I proceed on to run a ridge and lasso regression via this:

install.packages("glmnet",dependencies = TRUE)
library(glmnet) 
ridge_replacement_cost_model=cv.glmnet(X_train_cost_model,Y_train_cost,alpha=0,type.measure = "mse")
ridge_pred_replacement_cost=predict(ridge_replacement_cost_model,newx = X_test_cost_model,exact=TRUE,s="lambda.min")  
lasso_replacement_cost_model=cv.glmnet(X_train_cost_model,Y_train_cost,alpha=1,type.measure = "mse")
lasso_pred_replacement_cost=predict(lasso_replacement_cost_model,newx = X_test_cost_model,exact=TRUE,s="lambda.min") 

install.packages("randomForest")
library(randomForest)
rf_total_replacement_cost_model=randomForest(TOTAL_REPLACEMENT_VALUE~TYPE,                                                data=training_data,importance=TRUE)                                              
rf_pred_replacement_cost=predict(rf_total_replacement_cost_model,test_data,type="class") 

However, I encountered these errors

Error in glmnet(x, y, weights = weights, offset = offset, lambda = lambda,  :    number of observations in y (590) not equal to the number of rows of x (589)

Error in na.fail.default(list(TOTAL_REPLACEMENT_VALUE = c(18.126980599175,  : 
  missing values in object

The first error occurred after running the ridge and lasso regression while the second error occurred after running the randomForest model.

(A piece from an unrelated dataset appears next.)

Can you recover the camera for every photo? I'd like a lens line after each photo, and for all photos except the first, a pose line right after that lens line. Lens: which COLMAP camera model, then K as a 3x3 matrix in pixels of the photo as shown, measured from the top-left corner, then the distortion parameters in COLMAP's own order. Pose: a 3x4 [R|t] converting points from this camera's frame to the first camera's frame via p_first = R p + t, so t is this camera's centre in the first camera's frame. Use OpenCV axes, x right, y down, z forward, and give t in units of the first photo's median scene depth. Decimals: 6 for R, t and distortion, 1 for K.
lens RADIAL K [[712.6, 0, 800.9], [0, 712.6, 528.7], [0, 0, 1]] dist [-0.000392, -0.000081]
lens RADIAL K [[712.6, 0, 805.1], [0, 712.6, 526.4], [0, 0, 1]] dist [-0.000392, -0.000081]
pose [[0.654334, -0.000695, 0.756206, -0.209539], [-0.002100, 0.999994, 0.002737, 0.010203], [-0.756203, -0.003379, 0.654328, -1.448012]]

I understand there is a thread on similar issues but I do not understand where went wrong. Any help is really appreciated.

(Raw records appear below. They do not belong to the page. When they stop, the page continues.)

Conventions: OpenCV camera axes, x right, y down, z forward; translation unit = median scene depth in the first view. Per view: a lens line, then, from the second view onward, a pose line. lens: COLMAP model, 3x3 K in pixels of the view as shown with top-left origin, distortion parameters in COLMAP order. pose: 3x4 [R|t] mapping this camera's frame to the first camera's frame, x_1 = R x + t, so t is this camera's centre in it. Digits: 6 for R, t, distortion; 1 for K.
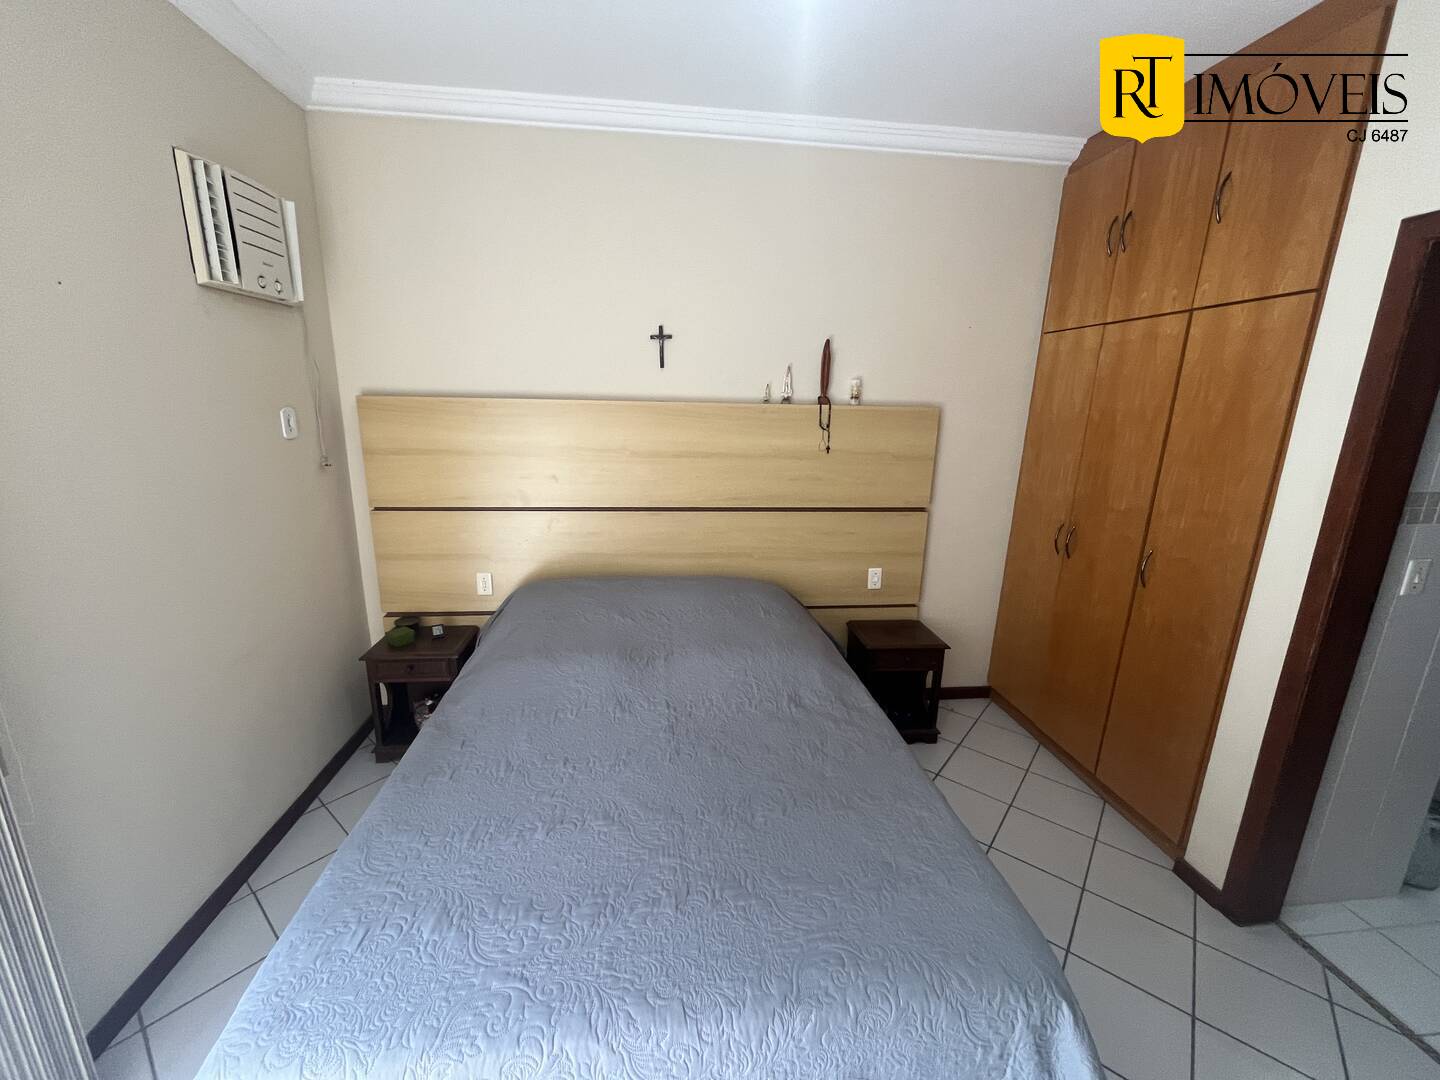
lens RADIAL K [[577.5, 0, 720.0], [0, 577.5, 540.0], [0, 0, 1]] dist [-0.009450, -0.000250]
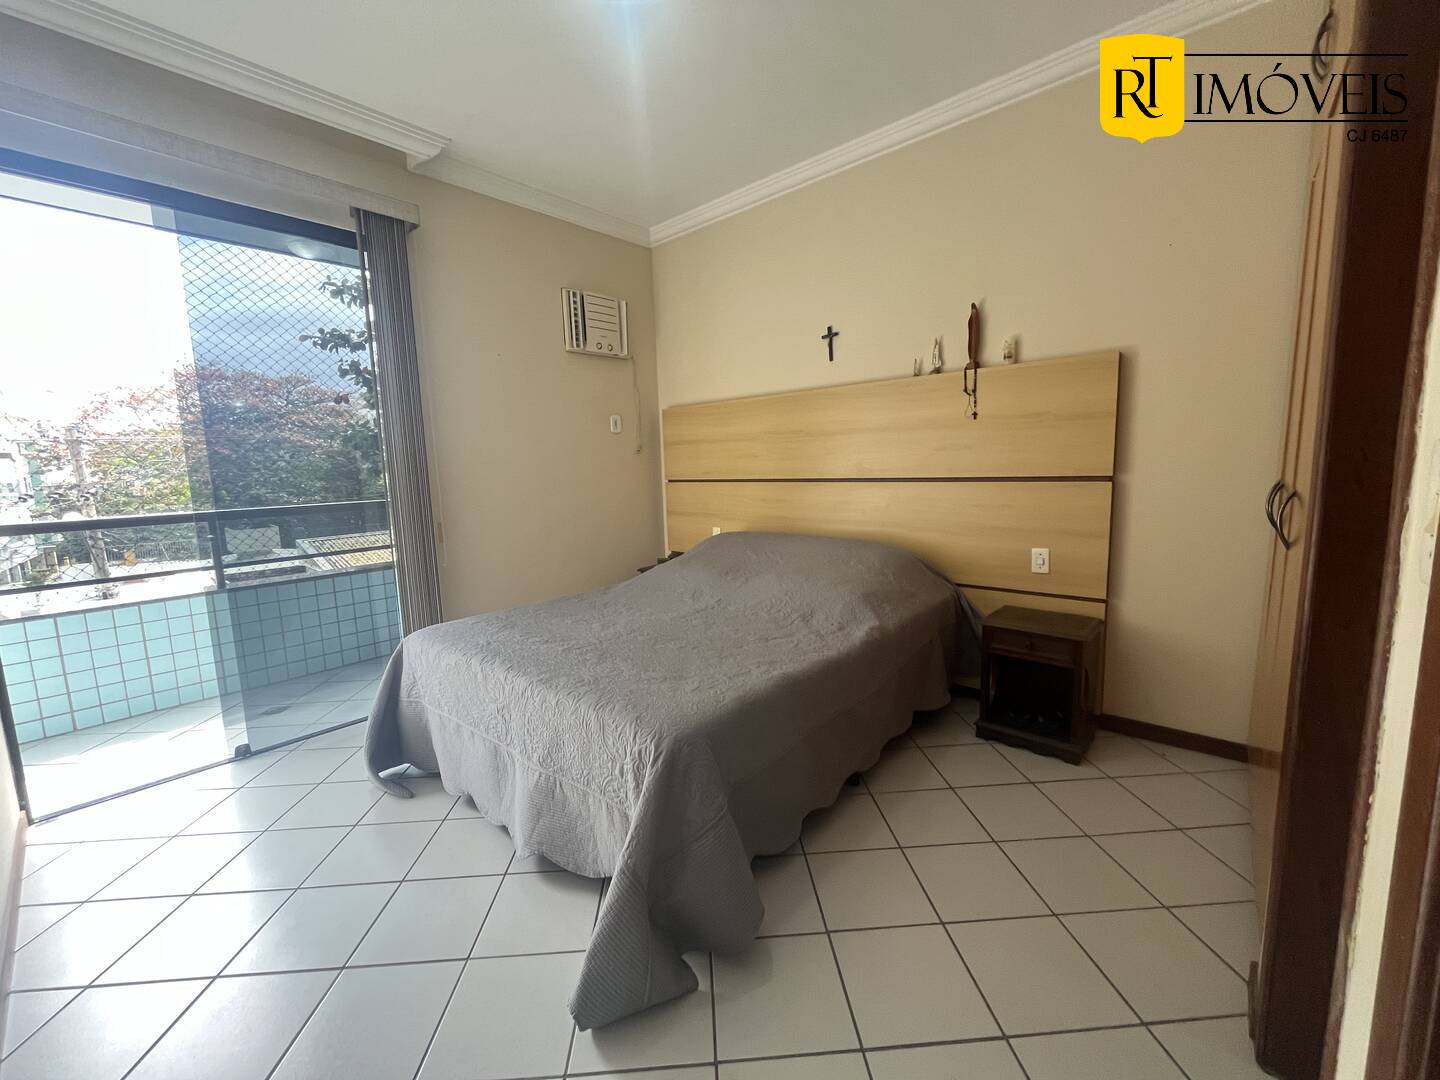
lens RADIAL K [[580.2, 0, 715.1], [0, 580.2, 535.6], [0, 0, 1]] dist [0.001585, -0.000421]
pose [[0.666197, 0.050361, -0.744073, 0.660232], [-0.130045, 0.990276, -0.049410, 0.152812], [0.734350, 0.129680, 0.666268, 0.069289]]
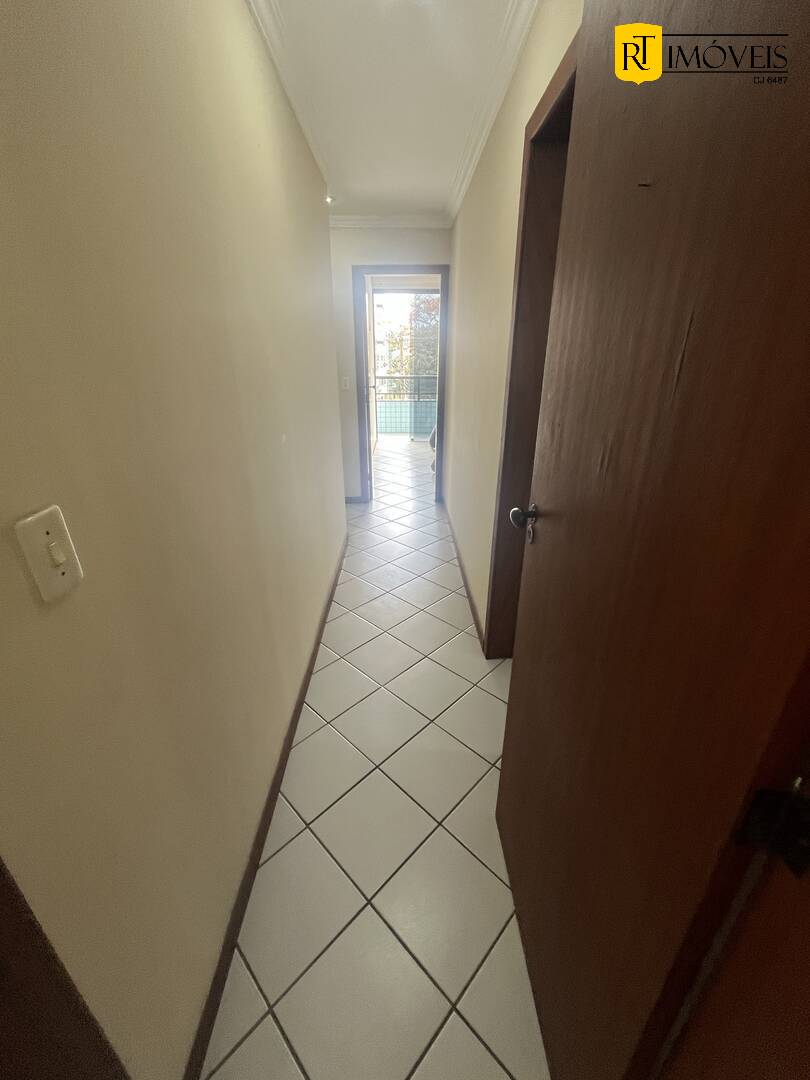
lens RADIAL K [[435.2, 0, 405.0], [0, 435.2, 540.0], [0, 0, 1]] dist [0.001585, -0.000421]
pose [[-0.101857, 0.371171, -0.922961, 1.552754], [-0.229042, 0.894110, 0.384846, 0.085759], [0.968073, 0.250596, -0.006057, 0.196506]]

  • You have missing values in your data. This is causing problems. Remove the rows with missing values before running the model. – Gregor Thomas Jul 03 '18 at 16:14
  • Hi Gregor, I actually convert the missing values to its mean replacement cost. Hence, there is no empty blanks in my data set. – Justin Messi Jul 03 '18 at 16:26
  • 1
    For all the code you do show, you don't show any code that does anything with missing values - replacing with the mean or anything else.. And the error message is very clear: `"missing values in object"`. So it really does seem like there are missing values in your data. Btw, in R missing values are usually coded as `NA`, so you may be right that your data doesn't have any "empty blanks", but the error message is telling you that there are missing values. – Gregor Thomas Jul 03 '18 at 16:52
  • 1
    The first error message says that y has 590 observations and x has 589, making it seem like the problem is a missing value in `x`. – Gregor Thomas Jul 03 '18 at 16:54
  • Oh I have checked my csv file and I missed out on an empty cell that I am supposed to perform an arithmetic operation on. Thanks for your help Gregor! – Justin Messi Jul 04 '18 at 01:12

0 Answers0